I am feeling this tremendous hunger; all roads seem to be closing. I do not know as to how long I would have to bear all this suffering, how long can I maintain my equanimity and poise? I must have done some bad deeds or troubled somebody that I have to bear this agony and pain. To Dr Vidya she wrote: Please give my love and blessings to Tamanna (their daughter), the mother is so intelligent so there is no reason as to why the daughter too should not be so. Dr Vidya replied: You get well, then I shall come to your house and we will eat ‘pav-bhaji’. You are already doing so much, please do not hold any attachments towards me, let me attain freedom

10th to 11th February 2008:
Seeing Palakmati suffer like that raised some questions in my mind: - If at all there is any worship in religion, they why even after so much worship there is no liberation? - Even after giving up all attraction towards the world, the path of freedom is not easy. - If in a simple, hassle-free life it so difficult, then what would happen in difficult times? - It is during such difficult times that your faith in religion divulges. Then my younger brother Sangeet said: If at all there is any God call him now, let him appear… Palakmati wrote: God is in all, whatever you see is God Om Namah, Om Namah, Om Namah Nobody has come from home? Who is doing what I do not know I want to go home.

12th February 2008
Palakmati wrote: Everything has been stopped Now who is going to carry all this rubbish home? I see now only the path of Nirvana. I said to her: We will go home, if at all a drip has to be given I shall make arrangements at home. She wrote: At home, especially in the night it is going to be troublesome, here at least there is a nurse to attend on me. This saline drip is no use anymore; stop everything when we go home.

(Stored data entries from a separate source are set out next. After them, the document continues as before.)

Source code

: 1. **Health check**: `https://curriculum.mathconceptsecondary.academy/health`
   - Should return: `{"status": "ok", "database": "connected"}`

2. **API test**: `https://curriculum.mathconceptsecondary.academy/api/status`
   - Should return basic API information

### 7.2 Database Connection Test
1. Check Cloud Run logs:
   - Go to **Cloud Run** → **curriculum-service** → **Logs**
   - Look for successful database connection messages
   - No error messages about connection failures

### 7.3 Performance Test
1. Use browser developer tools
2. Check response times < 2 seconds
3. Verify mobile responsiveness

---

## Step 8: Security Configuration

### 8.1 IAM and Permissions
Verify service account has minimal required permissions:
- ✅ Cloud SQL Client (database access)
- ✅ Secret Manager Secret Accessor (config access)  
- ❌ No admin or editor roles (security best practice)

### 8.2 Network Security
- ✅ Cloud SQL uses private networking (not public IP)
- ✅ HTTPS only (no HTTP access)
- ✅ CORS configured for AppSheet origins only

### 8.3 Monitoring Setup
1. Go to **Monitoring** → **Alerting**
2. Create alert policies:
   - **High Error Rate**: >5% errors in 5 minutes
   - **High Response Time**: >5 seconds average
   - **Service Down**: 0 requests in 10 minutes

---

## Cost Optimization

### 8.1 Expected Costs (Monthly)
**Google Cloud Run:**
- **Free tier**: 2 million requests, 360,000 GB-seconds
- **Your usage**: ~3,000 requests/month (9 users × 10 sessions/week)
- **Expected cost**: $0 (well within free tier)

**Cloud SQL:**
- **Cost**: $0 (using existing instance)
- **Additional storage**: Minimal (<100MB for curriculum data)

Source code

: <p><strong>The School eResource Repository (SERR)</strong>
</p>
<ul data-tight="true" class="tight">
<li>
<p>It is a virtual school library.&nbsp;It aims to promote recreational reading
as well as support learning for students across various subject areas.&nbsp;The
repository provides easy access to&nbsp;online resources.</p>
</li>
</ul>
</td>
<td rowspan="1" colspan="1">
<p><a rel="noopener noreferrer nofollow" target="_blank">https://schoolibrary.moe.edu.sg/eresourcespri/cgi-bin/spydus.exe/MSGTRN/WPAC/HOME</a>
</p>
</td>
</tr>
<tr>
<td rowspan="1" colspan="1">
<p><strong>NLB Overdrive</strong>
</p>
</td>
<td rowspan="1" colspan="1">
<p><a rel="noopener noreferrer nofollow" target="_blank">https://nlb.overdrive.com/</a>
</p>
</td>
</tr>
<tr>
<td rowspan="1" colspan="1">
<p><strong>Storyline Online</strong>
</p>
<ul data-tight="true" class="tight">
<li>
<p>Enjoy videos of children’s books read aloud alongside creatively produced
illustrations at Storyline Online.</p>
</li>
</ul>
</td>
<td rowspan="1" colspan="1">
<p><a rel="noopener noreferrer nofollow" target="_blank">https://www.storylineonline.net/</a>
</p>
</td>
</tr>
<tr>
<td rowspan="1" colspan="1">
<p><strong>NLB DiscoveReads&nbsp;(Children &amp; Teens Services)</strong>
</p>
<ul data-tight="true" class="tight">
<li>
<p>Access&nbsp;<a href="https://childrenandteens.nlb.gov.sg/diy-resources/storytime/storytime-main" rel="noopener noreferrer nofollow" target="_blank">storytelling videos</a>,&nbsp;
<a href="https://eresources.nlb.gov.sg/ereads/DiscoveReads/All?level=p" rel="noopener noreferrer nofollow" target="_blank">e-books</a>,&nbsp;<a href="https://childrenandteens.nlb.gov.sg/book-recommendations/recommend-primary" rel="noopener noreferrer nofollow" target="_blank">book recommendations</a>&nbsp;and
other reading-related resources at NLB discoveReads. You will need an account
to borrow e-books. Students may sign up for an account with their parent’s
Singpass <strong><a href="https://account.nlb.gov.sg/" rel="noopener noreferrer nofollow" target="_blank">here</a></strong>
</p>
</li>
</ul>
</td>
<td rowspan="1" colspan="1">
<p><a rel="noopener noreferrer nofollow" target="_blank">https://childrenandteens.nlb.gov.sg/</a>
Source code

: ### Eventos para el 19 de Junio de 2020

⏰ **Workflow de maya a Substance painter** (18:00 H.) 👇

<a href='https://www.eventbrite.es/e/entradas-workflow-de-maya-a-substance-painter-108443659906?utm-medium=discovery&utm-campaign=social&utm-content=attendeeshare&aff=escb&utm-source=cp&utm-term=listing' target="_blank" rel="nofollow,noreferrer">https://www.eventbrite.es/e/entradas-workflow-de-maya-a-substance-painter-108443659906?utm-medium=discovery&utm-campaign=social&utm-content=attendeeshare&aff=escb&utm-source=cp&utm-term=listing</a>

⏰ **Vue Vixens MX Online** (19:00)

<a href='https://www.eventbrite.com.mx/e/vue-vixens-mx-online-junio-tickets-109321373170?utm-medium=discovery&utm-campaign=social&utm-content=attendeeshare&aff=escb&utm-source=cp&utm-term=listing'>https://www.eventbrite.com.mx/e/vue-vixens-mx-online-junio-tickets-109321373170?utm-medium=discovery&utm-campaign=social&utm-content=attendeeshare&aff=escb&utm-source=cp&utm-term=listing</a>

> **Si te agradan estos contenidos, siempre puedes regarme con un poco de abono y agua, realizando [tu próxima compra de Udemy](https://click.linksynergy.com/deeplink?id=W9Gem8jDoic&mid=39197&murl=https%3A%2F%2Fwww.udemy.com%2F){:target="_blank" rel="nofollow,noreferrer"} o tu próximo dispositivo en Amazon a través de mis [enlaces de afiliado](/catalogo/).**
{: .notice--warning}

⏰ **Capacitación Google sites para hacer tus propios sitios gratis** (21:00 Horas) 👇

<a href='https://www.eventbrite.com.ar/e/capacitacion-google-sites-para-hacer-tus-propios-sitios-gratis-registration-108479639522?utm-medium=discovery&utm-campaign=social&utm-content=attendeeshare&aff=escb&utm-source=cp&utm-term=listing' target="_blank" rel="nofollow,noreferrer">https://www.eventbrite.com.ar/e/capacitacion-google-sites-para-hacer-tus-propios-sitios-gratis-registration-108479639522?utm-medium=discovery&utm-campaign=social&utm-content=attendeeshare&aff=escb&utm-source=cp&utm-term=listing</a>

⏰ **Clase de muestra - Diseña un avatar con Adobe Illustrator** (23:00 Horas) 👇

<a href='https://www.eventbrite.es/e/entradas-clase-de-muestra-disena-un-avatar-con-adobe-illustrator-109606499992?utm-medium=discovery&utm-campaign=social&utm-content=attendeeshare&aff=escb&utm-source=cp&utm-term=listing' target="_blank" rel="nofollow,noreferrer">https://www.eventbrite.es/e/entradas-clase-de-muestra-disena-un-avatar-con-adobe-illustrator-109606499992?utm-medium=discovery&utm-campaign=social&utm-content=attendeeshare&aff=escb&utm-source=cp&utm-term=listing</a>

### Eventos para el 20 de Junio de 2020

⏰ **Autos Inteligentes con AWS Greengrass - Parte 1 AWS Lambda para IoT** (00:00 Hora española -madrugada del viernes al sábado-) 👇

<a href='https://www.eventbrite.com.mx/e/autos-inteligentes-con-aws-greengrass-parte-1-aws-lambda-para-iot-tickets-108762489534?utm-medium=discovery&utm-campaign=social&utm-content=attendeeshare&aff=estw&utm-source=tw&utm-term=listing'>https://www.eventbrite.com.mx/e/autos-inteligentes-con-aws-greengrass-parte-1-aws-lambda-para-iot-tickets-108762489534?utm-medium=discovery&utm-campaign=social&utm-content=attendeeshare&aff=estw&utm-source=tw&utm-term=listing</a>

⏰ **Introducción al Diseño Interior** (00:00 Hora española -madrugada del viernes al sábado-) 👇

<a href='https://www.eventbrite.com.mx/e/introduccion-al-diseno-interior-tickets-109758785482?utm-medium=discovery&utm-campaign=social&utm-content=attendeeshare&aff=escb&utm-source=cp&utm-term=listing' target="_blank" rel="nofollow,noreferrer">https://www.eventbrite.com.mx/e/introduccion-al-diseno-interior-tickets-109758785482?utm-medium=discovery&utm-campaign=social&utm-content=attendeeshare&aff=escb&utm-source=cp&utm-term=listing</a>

13th and 14th February 2008
The Last Day and after

At home she was calm and peaceful, but the final assault of the disease had begun, Palakmati could hardly write, although she scribbled to call Dr Arvind and she also asked for a bed-pan and queried whether it had become wet? The last letter (word) scribbled twice by her was: O (m)...O (m)... She could not completely write the Om Namah or finish it, but quite obviously she attained Nirvana while meditating on the Namokar Mantra… Another day had begun, it was 14th February 2008. At times people tend to confuse ‘Sallekhana’ with suicide, whereas in reality, they are two completely different matters. Suicide is a sudden and impulsive termination of life, often through violent means. It happens in a depressed or disturbed emotional state, because of frustration of desires and attachment to worldly goals, or through great despair over perceived lack of meaning in one’s life. It implies a strong negation of life itself. Thus suicide is a self-destructive act of delusion sometimes even undertaken in revengeful infliction of punishment on the living. It is condemned in most spiritual traditions, and is believed to result in the degradation of the soul entity. Sallekhana, on the other hand, is an uplifting example of personal sacrifice as the result of a well thought out and planned culmination of a life well lived, undertaken with detachment, calmness and contentment. The difference in attitude is striking. It follows a well-laid tradition of penance and meditation, is a slow process that allows an individual to withdraw at any time should there be doubts or misgivings in his mind. It not only ensures purification of the mind-body system before death, it also enables survivors to face the parting with calm acceptance, so that there is gain in wisdom by witnessing this supreme act of asceticism. Above all, this form of sacred death is also thought to purify the environs through the wholly positive spiritual vibrations at the time of the final merging, and the blessings of the departed soul.